• Directions
Your reply should consist of the entries, copied exactly and stripped of images.

• Data records
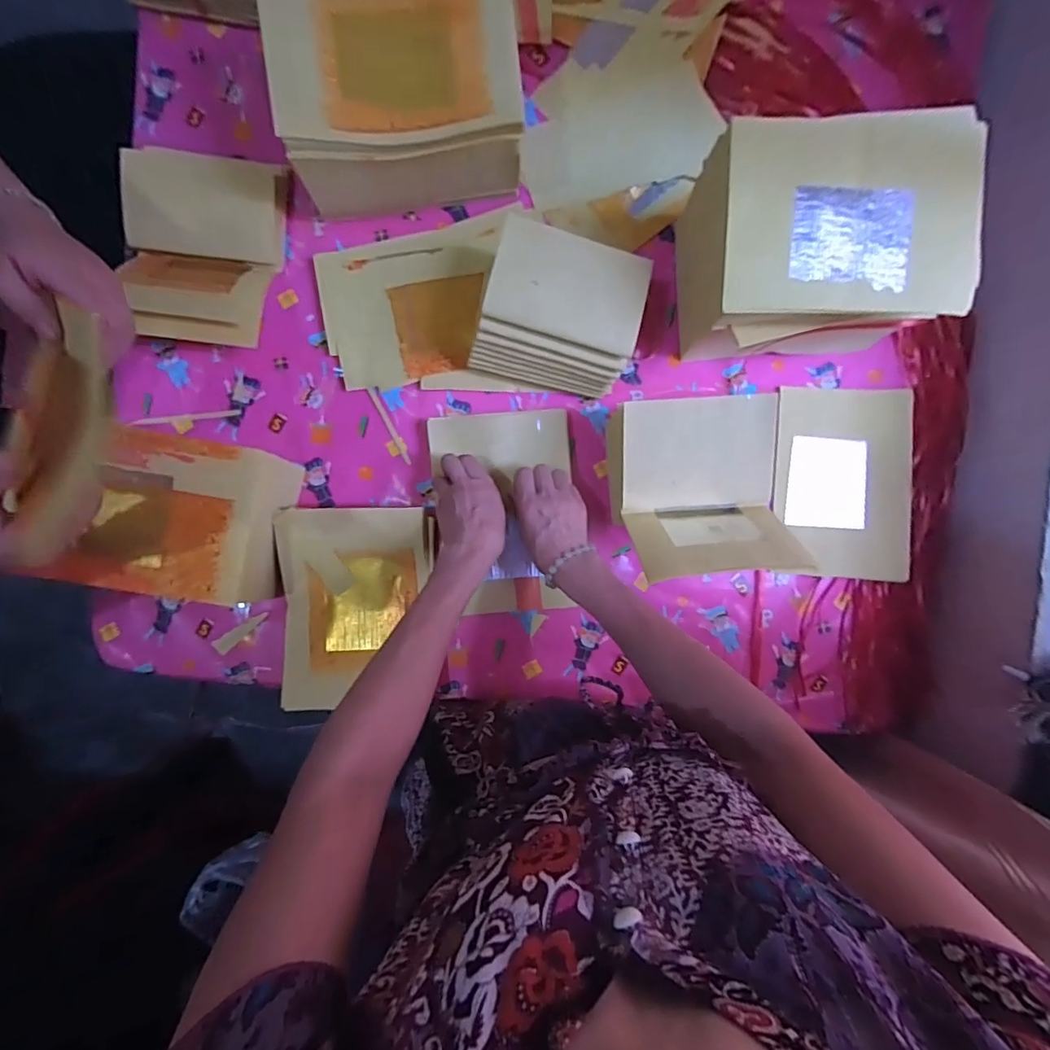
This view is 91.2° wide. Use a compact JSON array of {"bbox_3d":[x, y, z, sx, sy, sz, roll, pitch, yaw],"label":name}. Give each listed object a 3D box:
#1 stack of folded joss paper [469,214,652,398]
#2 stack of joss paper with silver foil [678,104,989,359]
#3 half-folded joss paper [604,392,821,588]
[{"bbox_3d":[0.038,-0.229,0.560,0.166,0.094,0.139,11,91,-2],"label":"stack of folded joss paper"},{"bbox_3d":[0.288,-0.276,0.536,0.255,0.170,0.179,-5,91,-2],"label":"stack of joss paper with silver foil"},{"bbox_3d":[0.186,-0.042,0.515,0.157,0.096,0.172,-4,95,-4],"label":"half-folded joss paper"}]

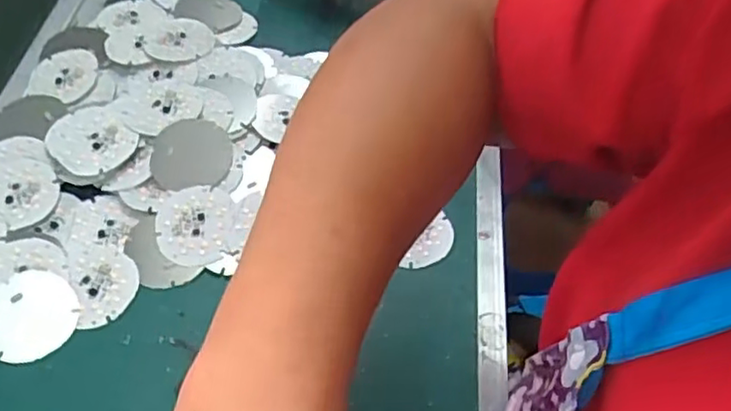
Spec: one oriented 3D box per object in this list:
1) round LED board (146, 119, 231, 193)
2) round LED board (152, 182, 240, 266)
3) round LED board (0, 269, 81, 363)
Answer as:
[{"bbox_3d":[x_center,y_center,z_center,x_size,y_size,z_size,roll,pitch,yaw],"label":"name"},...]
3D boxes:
[{"bbox_3d":[-0.134,-0.039,0.498,0.060,0.009,0.054,-5,71,2],"label":"round LED board"},{"bbox_3d":[-0.123,0.014,0.473,0.058,0.004,0.061,-1,68,3],"label":"round LED board"},{"bbox_3d":[-0.224,0.071,0.431,0.061,0.007,0.060,3,53,-4],"label":"round LED board"}]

• Exercise solution
This view is 91.2° wide. Use a compact JSON array of {"bbox_3d":[x, y, z, sx, sy, sz, roll, pitch, yaw],"label":name}. Give each listed object a 3D box:
#1 stack of folded joss paper [469,214,652,398]
#2 stack of joss paper with silver foil [678,104,989,359]
#3 half-folded joss paper [604,392,821,588]
[{"bbox_3d":[0.038,-0.229,0.560,0.166,0.094,0.139,11,91,-2],"label":"stack of folded joss paper"},{"bbox_3d":[0.288,-0.276,0.536,0.255,0.170,0.179,-5,91,-2],"label":"stack of joss paper with silver foil"},{"bbox_3d":[0.186,-0.042,0.515,0.157,0.096,0.172,-4,95,-4],"label":"half-folded joss paper"}]

Spec: one oriented 3D box per object in this list:
1) round LED board (146, 119, 231, 193)
2) round LED board (152, 182, 240, 266)
3) round LED board (0, 269, 81, 363)
Answer as:
[{"bbox_3d":[x_center,y_center,z_center,x_size,y_size,z_size,roll,pitch,yaw],"label":"name"},...]
3D boxes:
[{"bbox_3d":[-0.134,-0.039,0.498,0.060,0.009,0.054,-5,71,2],"label":"round LED board"},{"bbox_3d":[-0.123,0.014,0.473,0.058,0.004,0.061,-1,68,3],"label":"round LED board"},{"bbox_3d":[-0.224,0.071,0.431,0.061,0.007,0.060,3,53,-4],"label":"round LED board"}]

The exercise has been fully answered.